Alla vigilia dell’81esimo anniversario della Liberazione dal nazifascismo, festa della Resistenza e della rinascita democratica del Paese, Roma si sveglia con scritte che colpiscono uno dei simboli più importanti della sua storia democratica. “25 aprile, partigiano infame” è la frase comparsa nella notte, in bianco su grandi manifesti neri affissi in diverse piazze del municipio VII, tra San Giovanni e Appio Latino, dal mercato di piazza Epiro a piazza Tarquinia. Dopo giornate di polemiche politiche sulla Liberazione, nell’anno in cui si celebra l’80esimo anniversario della nascita della Repubblica, l’episodio ha provocato una reazione immediata e diffusa.

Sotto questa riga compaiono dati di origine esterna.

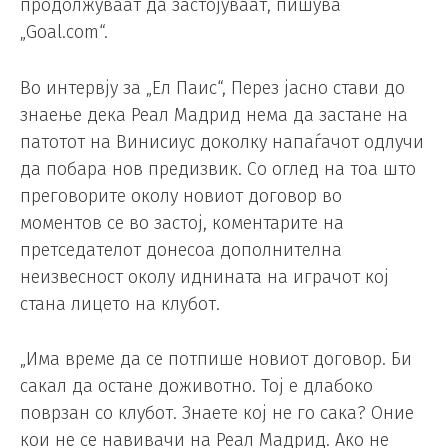
продолжуваат да застојуваат, пишува
„Goal.com“.
Во интервју за „Ел Паис“, Перез јасно стави до
знаење дека Реал Мадрид нема да застане на
патотот на Винисиус доколку напаѓачот одлучи
да побара нов предизвик. Со оглед на тоа што
преговорите околу новиот договор во
моментов се во застој, коментарите на
претседателот донесоа дополнителна
неизвесност околу иднината на играчот кој
стана лицето на клубот.
„Има време да се потпише новиот договор. Би
сакал да остане доживотно. Тој е длабоко
поврзан со клубот. Знаете кој не го сака? Оние
кои не се навивачи на Реал Мадрид. Ако не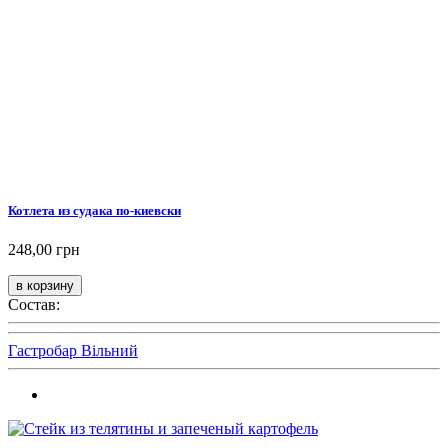
Котлета из судака по-киевски
248,00 грн
Состав:
Гастробар Вільний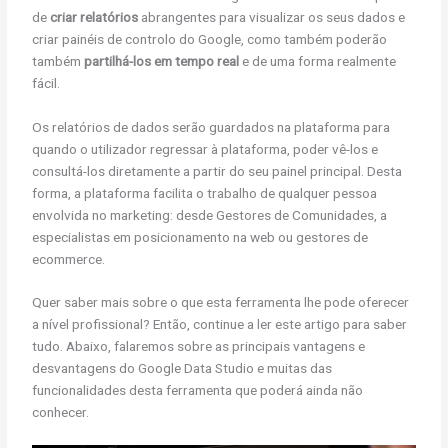
de
criar relatórios
abrangentes para visualizar os seus dados e
criar painéis de controlo do Google, como também poderão
também
partilhá-los em tempo real
e de uma forma realmente
fácil.
Os relatórios de dados serão guardados na plataforma para
quando o utilizador regressar à plataforma, poder vê-los e
consultá-los diretamente a partir do seu painel principal. Desta
forma, a plataforma facilita o trabalho de qualquer pessoa
envolvida no marketing: desde Gestores de Comunidades, a
especialistas em posicionamento na web ou gestores de
ecommerce.
Quer saber mais sobre o que esta ferramenta lhe pode oferecer
a nível profissional? Então, continue a ler este artigo para saber
tudo. Abaixo, falaremos sobre as principais vantagens e
desvantagens do Google Data Studio e muitas das
funcionalidades desta ferramenta que poderá ainda não
conhecer.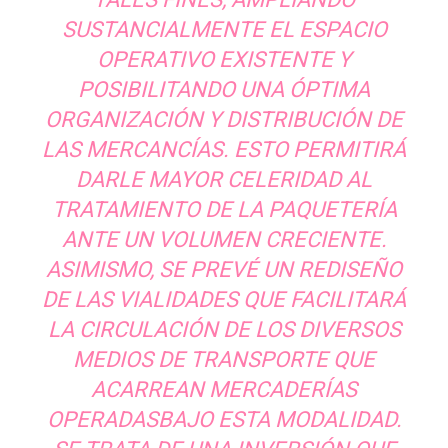
SUSTANCIALMENTE EL ESPACIO
OPERATIVO EXISTENTE Y
POSIBILITANDO UNA ÓPTIMA
ORGANIZACIÓN Y DISTRIBUCIÓN DE
LAS MERCANCÍAS. ESTO PERMITIRÁ
DARLE MAYOR CELERIDAD AL
TRATAMIENTO DE LA PAQUETERÍA
ANTE UN VOLUMEN CRECIENTE.
ASIMISMO, SE PREVÉ UN REDISEÑO
DE LAS VIALIDADES QUE FACILITARÁ
LA CIRCULACIÓN DE LOS DIVERSOS
MEDIOS DE TRANSPORTE QUE
ACARREAN MERCADERÍAS
OPERADASBAJO ESTA MODALIDAD.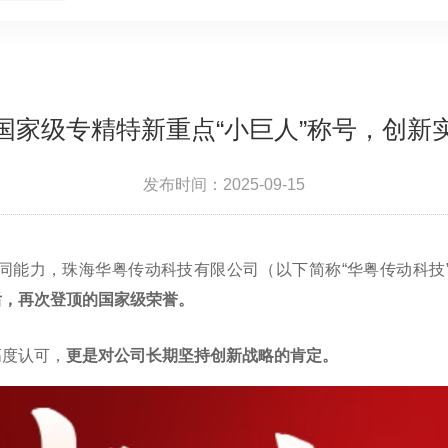
国家级专精特新重点“小巨人”称号，创新
发布时间：2025-09-15
能力，珠海华粤传动科技有限公司（以下简称“华粤传动科技
”后，再次登顶的国家级荣誉。
度认可，
更是
对公司长期坚持创新战略的肯定。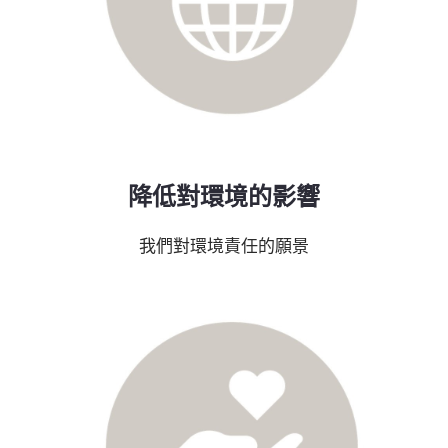
降低對環境的影響
我們對環境責任的願景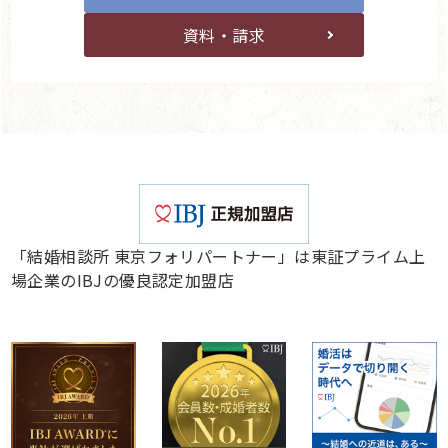
資料・請求
「結婚相談所 東京フォリパートナー」は東証プライム上
場企業のIBJの優良認定加盟店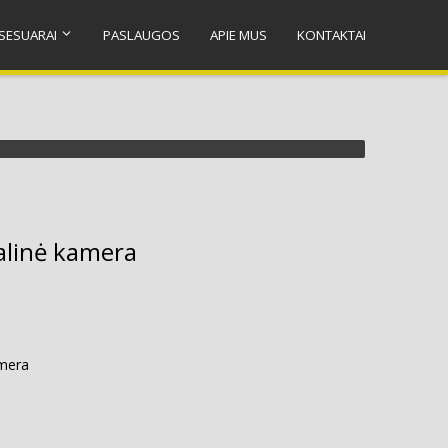
SESUARAI
PASLAUGOS
APIE MUS
KONTAKTAI
alinė kamera
amera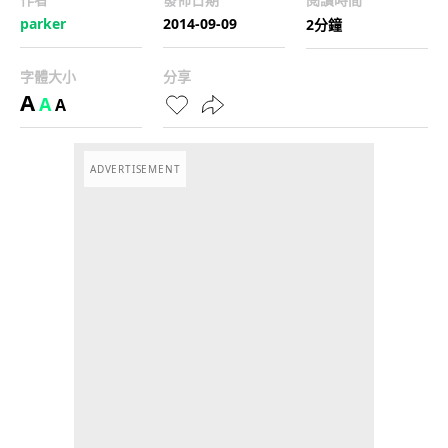
parker
2014-09-09
2分鐘
字體大小
分享
A
A
A
ADVERTISEMENT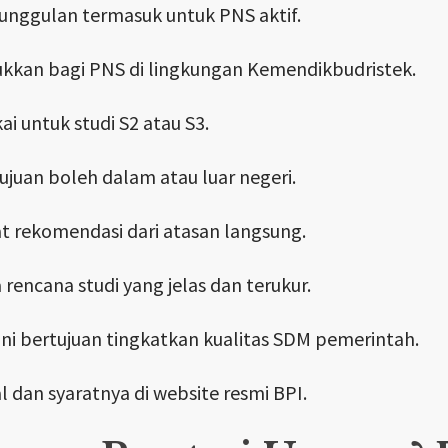
unggulan termasuk untuk PNS aktif.
kkan bagi PNS di lingkungan Kemendikbudristek.
ai untuk studi S2 atau S3.
juan boleh dalam atau luar negeri.
at rekomendasi dari atasan langsung.
 rencana studi yang jelas dan terukur.
ni bertujuan tingkatkan kualitas SDM pemerintah.
l dan syaratnya di website resmi BPI.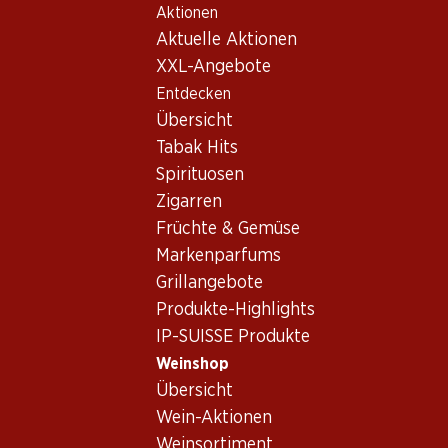
Aktionen
Table Of Content
Home
Weinshop
Wein/Champagner
Rotwein
Zum Hauptinhalt springen
Zum Inhaltsverzeichnis springen
Zum Hauptmenü springen
Aktuelle Aktionen
Frankreich
Bordeaux
Ch. L'Angélus St.Emilion AC 2007 75
XXL-Angebote
Entdecken
Übersicht
Tabak Hits
Spirituosen
Zigarren
Früchte & Gemüse
Markenparfums
Grillangebote
Produkte-Highlights
IP-SUISSE Produkte
Ch. L'Angélus St.Emilion AC
Weinshop
Übersicht
2007 75
Wein-Aktionen
Rotwein_old
,
Frankreich
,
Bordeaux
, 2007
Weinsortiment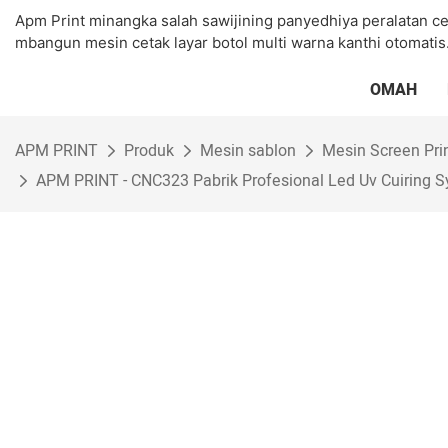
Apm Print minangka salah sawijining panyedhiya peralatan 
mbangun mesin cetak layar botol multi warna kanthi otomatis
OMAH
APM PRINT
Produk
Mesin sablon
Mesin Screen Pri
APM PRINT - CNC323 Pabrik Profesional Led Uv Cuiring S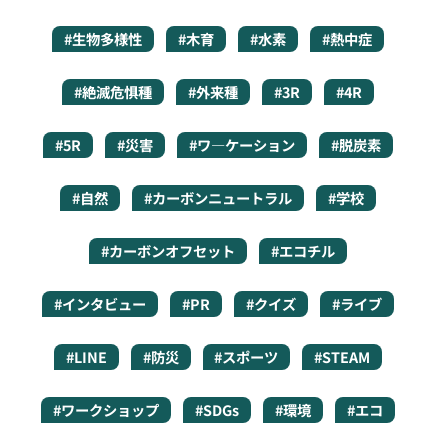
#生物多様性
#木育
#水素
#熱中症
#絶滅危惧種
#外来種
#3R
#4R
#5R
#災害
#ワ―ケーション
#脱炭素
#自然
#カーボンニュートラル
#学校
#カーボンオフセット
#エコチル
#インタビュー
#PR
#クイズ
#ライブ
#LINE
#防災
#スポーツ
#STEAM
#ワークショップ
#SDGs
#環境
#エコ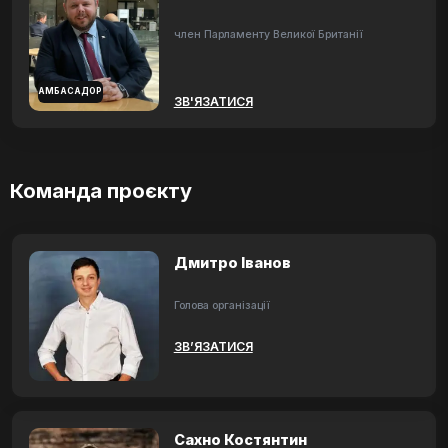
член Парламенту Великої Британії
АМБАСАДОР
ЗВ'ЯЗАТИСЯ
Команда проєкту
Дмитро Іванов
Голова організації
ЗВ’ЯЗАТИСЯ
Сахно Костянтин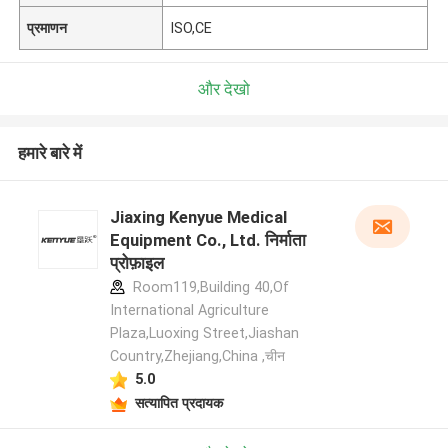
प्रमाणन
ISO,CE
और देखो
हमारे बारे में
Jiaxing Kenyue Medical
Equipment Co., Ltd. निर्माता
प्रोफ़ाइल
Room119,Building 40,Of
International Agriculture
Plaza,Luoxing Street,Jiashan
Country,Zhejiang,China ,चीन
5.0
सत्यापित प्रदायक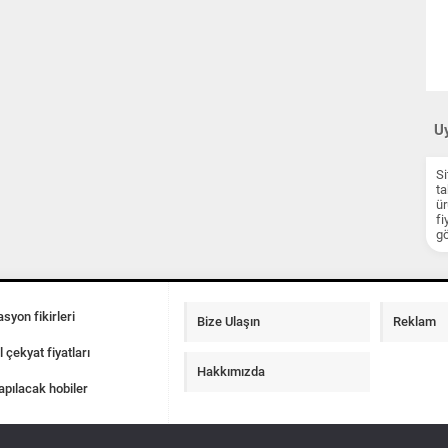
Uy
Si
ta
ür
fi
gö
syon fikirleri
Bize Ulaşın
Reklam
l çekyat fiyatları
Hakkımızda
apılacak hobiler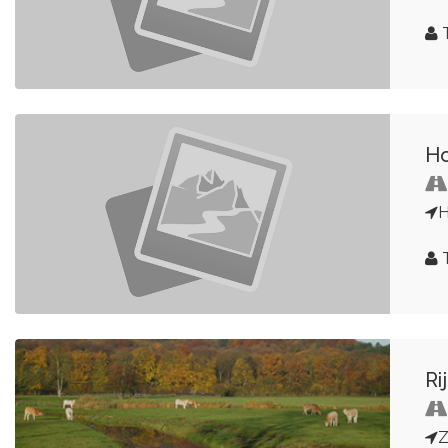
Ho
H
Ri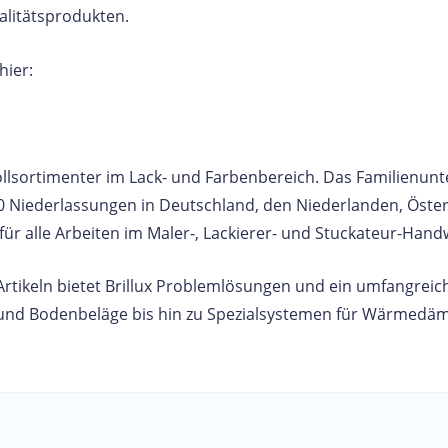
litätsprodukten.
hier:
Vollsortimenter im Lack- und Farbenbereich. Das Familienu
0 Niederlassungen in Deutschland, den Niederlanden, Österr
ür alle Arbeiten im Maler-, Lackierer- und Stuckateur-Hand
Artikeln bietet Brillux Problemlösungen und ein umfangrei
und Bodenbeläge bis hin zu Spezialsystemen für Wärmedä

“Stamane sono comparse scritte infami che infangano la Resistenza. Un oltraggio alla memoria e ai valori su cui si fonda la nostra democrazia”, il commento del segretario del Pd Roma Enzo Foschi, chiedendo la rimozione e l’individuazione dei responsabili. “Non sono episodi da sottovalutare: difendere la memoria significa difendere il presente e il futuro delle nostre comunità. Per i fascisti a Roma non c’è e non ci sarà mai posto”, ha aggiunto il dem. Nel dibattito è intervenuto anche il segretario della Cgil di Roma e Lazio Natale Di Cola: “È questa la loro idea di pacificazione? Noi onoriamo la memoria delle partigiane e dei partigiani”, ha scritto, ribadendo che, come ogni anno, la risposta del sindacato sarà quella di andare alle celebrazioni e ai cortei per rendere omaggio alla Resistenza e alla Liberazione italiana. Per la senatrice di Avs Ilaria Cucchi si tratta di “un gesto politico preciso: un insulto alla memoria della Resistenza e ai valori fondanti della nostra democrazia. Una vera e propria vigliaccata”.
“Offendere i partigiani significa colpire la storia stessa della liberazione dal nazifascismo”, ha precisato. Parole di condanna arrivate anche dal presidente della Regione Lazio, di centrodestra, Francesco Rocca: “È un gesto volgare. Sono stupide e inutili provocazioni fuori dal tempo e fuori dalla storia”, sottolineando che “il 25 aprile è la Festa della Liberazione nazionale, della Liberazione dal nazifascismo”. Un “momento che accomuna tutti”, ha sottolineato il governatore. Netto il richiamo della senatrice Pd Cecilia D’elia al significato della Resistenza: “Il 25 Aprile rappresenta un momento cruciale della nostra storia. Offendere questa giornata significa colpire i valori stessi su cui si fonda la nostra Repubblica”. E mentre si moltiplica l’indignazione, la città si prepara alle celebrazioni. E alla vigilia del 25 aprile, Roma, chiamata a difendersi da chi prova a riscrivere la storia, riafferma il significato della Liberazione: memoria viva della Resistenza, e rifiuto di ogni tentativo di negarne il valore.